Entries follow. Give back exactly the lines starting at the one containing "neck: (182, 289)" and ending at the one containing "left back paw: (104, 342)", and no other lines.

--- START ---

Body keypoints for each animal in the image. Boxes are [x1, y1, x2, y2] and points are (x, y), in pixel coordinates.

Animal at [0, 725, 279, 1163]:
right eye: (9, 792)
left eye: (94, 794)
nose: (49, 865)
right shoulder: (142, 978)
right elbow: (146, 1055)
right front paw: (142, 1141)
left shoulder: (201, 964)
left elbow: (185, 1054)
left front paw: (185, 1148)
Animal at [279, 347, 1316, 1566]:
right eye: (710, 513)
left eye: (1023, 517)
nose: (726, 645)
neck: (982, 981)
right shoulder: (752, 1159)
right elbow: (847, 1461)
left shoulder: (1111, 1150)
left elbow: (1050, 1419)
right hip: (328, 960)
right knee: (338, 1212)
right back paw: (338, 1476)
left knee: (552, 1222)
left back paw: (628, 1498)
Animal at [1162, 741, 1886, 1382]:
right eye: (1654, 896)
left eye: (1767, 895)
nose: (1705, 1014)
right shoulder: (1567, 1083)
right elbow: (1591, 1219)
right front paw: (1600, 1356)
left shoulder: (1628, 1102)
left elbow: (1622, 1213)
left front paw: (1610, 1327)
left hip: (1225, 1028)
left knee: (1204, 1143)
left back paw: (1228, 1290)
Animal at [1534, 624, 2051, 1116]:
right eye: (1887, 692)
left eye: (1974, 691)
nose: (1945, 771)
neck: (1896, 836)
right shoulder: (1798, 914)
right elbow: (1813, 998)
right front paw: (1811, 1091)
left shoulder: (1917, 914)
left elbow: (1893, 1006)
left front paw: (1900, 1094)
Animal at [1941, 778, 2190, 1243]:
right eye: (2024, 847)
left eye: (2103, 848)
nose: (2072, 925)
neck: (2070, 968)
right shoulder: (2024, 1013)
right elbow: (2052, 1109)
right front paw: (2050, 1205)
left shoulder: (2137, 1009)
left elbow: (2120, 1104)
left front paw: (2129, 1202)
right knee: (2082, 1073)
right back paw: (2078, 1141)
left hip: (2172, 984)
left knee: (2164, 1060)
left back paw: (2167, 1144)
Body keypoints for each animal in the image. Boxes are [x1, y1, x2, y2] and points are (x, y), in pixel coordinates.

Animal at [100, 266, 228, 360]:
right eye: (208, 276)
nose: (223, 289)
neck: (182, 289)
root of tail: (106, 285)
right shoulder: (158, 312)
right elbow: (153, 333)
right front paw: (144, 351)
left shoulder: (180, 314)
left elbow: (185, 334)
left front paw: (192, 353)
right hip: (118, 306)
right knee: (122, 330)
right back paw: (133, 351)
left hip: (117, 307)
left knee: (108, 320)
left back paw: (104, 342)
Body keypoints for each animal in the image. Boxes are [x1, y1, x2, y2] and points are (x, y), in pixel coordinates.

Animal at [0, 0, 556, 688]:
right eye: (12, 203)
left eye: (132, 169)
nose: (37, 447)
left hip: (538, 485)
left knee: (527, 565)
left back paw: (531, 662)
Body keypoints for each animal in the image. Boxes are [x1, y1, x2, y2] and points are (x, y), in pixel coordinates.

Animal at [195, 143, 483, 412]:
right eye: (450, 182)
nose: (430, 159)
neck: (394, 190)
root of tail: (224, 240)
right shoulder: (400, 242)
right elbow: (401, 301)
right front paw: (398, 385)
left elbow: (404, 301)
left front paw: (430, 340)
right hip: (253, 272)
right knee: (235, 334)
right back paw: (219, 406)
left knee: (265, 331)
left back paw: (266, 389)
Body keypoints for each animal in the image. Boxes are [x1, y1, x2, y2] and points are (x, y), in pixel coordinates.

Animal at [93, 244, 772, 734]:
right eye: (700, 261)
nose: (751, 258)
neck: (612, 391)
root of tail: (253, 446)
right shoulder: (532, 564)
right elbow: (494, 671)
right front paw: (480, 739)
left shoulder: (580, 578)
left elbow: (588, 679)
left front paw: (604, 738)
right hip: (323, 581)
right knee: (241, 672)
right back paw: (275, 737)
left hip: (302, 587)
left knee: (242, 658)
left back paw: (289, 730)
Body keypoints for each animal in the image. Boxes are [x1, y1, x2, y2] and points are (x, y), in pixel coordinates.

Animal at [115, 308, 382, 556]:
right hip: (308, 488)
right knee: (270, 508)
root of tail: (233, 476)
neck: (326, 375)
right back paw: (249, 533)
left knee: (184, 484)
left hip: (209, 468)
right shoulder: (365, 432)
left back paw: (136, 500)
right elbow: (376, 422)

--- END ---

### EXPECTED ANSWER
neck: (182, 289)
root of tail: (106, 285)
right shoulder: (158, 312)
right elbow: (153, 333)
right front paw: (144, 351)
left shoulder: (180, 314)
left elbow: (185, 334)
left front paw: (192, 353)
right hip: (118, 306)
right knee: (122, 330)
right back paw: (133, 351)
left hip: (117, 307)
left knee: (108, 320)
left back paw: (104, 342)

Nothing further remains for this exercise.